Machine Learning (ML) and Artificial Intelligence (AI) have not distinction which is universally agreed upon. AI usually condenses on programming computers to make decisions (based on ML models and sets of logical rules) while ML focuses on making predictions about the future.
Both fields are highly interconnected with each other, and, for most non-technical purposes, they are the same.
V. Statistical Model
Instructing a computer to make estimations involves feeding data into machine learning models, which are representations of how the world allegedly works. For instance, if a statistical model is told, which the world works a certain way that taller people make more money than shorter people, then this model can assert who it thinks will make more money, between two person who are 5’22” and 5’9”.
Basically, a model is just a mathematical function, which is a relationship between a set of input and a set of outputs. For example,
f(x) = x²
Given f(x) is a function that takes as input number and returns that number squared. So, f(3) = 9.
Let’s briefly return to the example of the model that predicts income from height. We may assume, that a given human’s annual income is, on average, equal to her/his height times $1.000. So, if someone is 60 inches tall then it’ll be guessed that s/he make $60.000 a year. The model can be represented mathematically as follows:
Income = Height x $1.000
The main point is, machine learning refers to a set of techniques for estimating functions (like income)
based on datasets (heights and associated incomes). These functions are called as models. They can then be used for estimations of future data.

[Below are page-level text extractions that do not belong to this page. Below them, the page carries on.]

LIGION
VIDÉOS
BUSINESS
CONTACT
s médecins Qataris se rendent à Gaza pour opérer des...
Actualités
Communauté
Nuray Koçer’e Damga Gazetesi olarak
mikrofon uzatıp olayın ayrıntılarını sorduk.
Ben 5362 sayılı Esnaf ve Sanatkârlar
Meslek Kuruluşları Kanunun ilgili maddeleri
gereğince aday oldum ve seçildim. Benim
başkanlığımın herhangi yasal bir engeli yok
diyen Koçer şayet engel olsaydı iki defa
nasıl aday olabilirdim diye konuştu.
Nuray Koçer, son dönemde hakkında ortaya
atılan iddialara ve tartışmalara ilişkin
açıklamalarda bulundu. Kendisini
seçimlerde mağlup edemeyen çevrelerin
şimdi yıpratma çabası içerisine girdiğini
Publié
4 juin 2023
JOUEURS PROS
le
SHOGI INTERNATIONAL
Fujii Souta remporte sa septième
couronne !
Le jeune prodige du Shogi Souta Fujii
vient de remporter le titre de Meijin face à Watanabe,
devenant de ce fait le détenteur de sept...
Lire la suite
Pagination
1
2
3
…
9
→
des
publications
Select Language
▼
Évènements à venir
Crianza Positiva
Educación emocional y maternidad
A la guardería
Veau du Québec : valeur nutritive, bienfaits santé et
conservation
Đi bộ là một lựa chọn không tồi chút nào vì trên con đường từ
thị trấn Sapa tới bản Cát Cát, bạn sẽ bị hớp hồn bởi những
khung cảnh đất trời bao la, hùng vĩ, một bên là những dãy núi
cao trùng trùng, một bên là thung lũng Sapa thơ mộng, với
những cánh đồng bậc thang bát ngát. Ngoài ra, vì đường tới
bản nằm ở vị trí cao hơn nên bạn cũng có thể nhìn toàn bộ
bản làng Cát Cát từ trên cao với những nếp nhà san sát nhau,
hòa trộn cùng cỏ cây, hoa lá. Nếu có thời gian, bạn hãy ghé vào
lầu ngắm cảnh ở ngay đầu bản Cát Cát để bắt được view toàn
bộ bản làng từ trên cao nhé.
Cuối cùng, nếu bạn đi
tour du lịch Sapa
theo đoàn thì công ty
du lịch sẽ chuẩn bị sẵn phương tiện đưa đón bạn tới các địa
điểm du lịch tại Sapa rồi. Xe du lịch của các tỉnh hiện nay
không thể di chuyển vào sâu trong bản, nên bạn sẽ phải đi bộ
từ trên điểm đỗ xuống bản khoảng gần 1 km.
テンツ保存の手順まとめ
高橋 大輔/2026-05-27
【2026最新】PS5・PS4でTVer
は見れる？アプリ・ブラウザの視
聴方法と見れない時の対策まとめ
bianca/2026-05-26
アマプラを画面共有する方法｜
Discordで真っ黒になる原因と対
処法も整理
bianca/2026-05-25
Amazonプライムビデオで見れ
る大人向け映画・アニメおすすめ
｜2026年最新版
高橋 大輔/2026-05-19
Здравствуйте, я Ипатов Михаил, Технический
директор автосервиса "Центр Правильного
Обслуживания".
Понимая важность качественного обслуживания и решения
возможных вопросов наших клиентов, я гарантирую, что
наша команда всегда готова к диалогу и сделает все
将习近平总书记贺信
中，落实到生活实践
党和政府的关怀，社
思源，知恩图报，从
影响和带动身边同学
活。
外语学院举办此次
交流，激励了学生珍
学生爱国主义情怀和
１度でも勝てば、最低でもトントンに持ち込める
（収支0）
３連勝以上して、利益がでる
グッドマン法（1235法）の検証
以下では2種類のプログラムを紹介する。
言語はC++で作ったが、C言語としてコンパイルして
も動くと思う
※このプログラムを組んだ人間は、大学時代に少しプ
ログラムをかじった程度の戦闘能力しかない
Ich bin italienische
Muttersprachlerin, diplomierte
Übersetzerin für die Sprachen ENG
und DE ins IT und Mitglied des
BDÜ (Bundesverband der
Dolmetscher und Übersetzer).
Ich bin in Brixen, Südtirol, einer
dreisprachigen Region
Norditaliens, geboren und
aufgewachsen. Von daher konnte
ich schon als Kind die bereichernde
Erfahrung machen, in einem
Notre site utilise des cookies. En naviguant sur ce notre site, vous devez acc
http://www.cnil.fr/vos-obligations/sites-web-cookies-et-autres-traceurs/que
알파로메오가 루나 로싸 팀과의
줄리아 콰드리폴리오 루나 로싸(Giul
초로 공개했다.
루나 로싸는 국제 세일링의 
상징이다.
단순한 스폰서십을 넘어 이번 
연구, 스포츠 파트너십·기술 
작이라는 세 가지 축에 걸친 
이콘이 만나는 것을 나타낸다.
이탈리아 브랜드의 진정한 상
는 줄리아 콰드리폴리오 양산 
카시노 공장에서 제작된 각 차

So far, it was explained that statistical models consisted of a mathematical function. These functions are estimated using algorithms. In this context, an algorithm is a predefined set of steps that takes input data and then processes it and gives output consisted of a mathematical function.
VI. Machine Learning Methods
There is two machine learning method that statistical models are constructed.
I. Supervised Learning
Supervised learning is where you have input variables x and an output variable Y and you use an algorithm to learn the mapping function from input to the output.
Y = f(x)
The goal is to approximate the mapping function so well that when you have new input data x that you can predict the output variables Y for that data.
In this method, the process of an algorithm learning from the training dataset can be thought of as a teacher supervising the learning process. The correct answer is known, the algorithm makes predictions on the training data and is corrected by the teacher. Learning process is stopped when the algorithm achieves an acceptable level of performance.
Supervised learning problems can be categorized as regression and classification problems.